Posted by: Kathleen Freeman | September 06, 2012 at 11:26 AM
Of course choosing “right goals” is a critical issue.
- Any goal is chosen, it must be clear for both sides: laboratories and physicians. Physicians must be aware of the TEa the laboratory is working within, and also be informed about the number of the results that are in the chosen TEa. For example, if a laboratory’s TEa for glucose is 10% and the laboratory’s sigma is 2 (that unfortunately accepted by current rules!), it means that 5% of glucose results are more than 10% away from the correct value. If a physician knows this, then s/he will be able to make better decisions about the patients. But it seems that a lot of physicians aren’t informed of quality goals and sigma number of the laboratories’ performance, and this makes them, as Sten Westgard says, think of the laboratory results as an absolute vale an not a probable value.
- Clinical guidelines must address, and be based on, the required quality goals and needed sigma number. Only the laboratory results that are produced complying the needed TEa and sigma, could be interpreted the way that a guideline says.
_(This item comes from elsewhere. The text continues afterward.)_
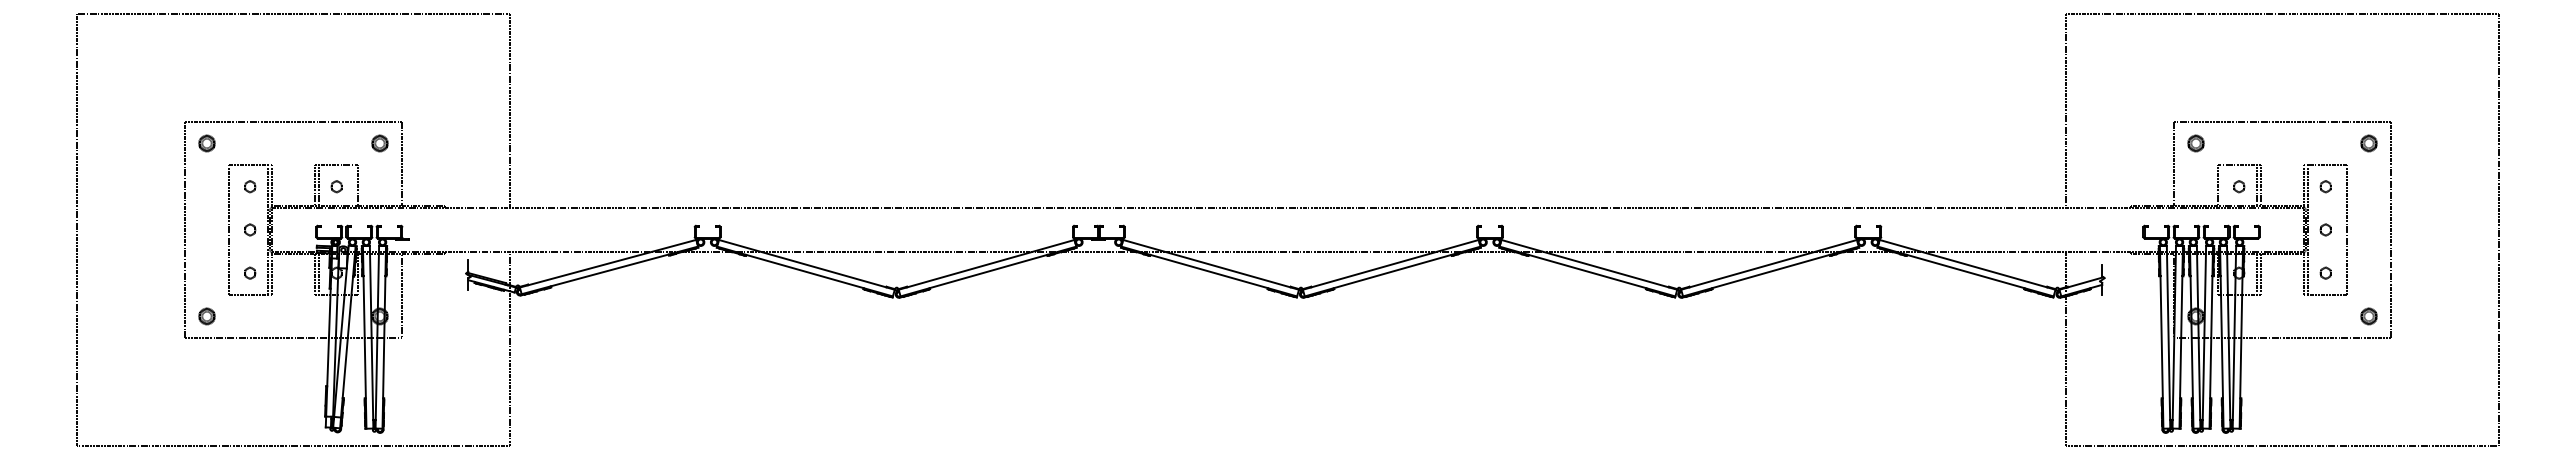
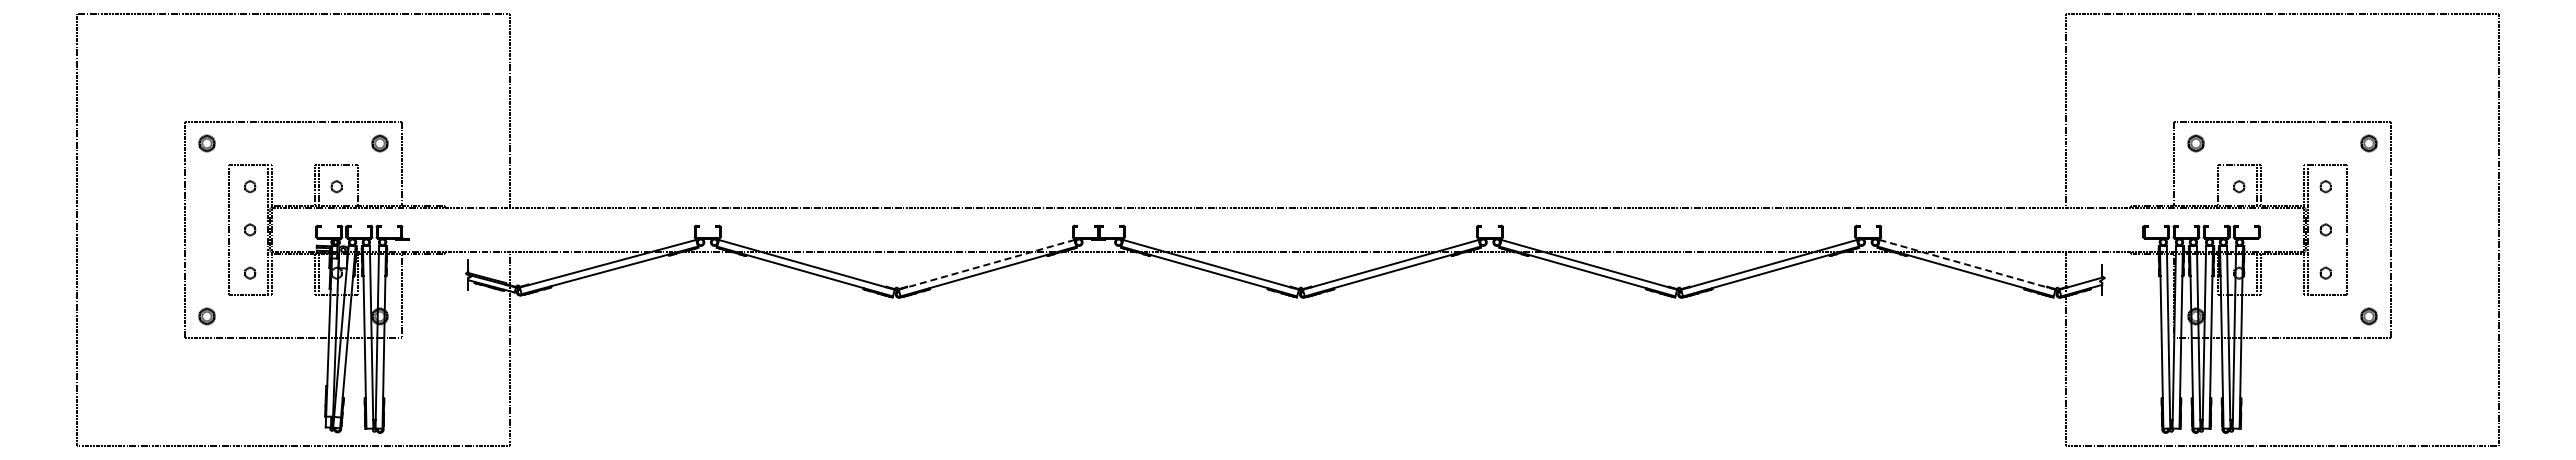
line at (987, 264): solid -> dashed
line at (1967, 264): solid -> dashed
- “The 1999 Stockholm consensus hierarchy" addresses the way to choose quality goals. But:
It is not clear that this statement talks to whom: laboratories or authority organizers? (Of course laboratories have to refer to rules that authority organizations establish.)
Using “the behavior of the physicians” as a source for establishing quality requirements can result in a loop. The physicians’ behavior is based on the current quality of the assays, at least to some degree. Therefore, the physicians make their mind based on the quality of our performance, and then behave based on that idea, and then we consider the physicians’ behavior as quality requirements for our performance. In short, this means accepting the current performance as the best performance!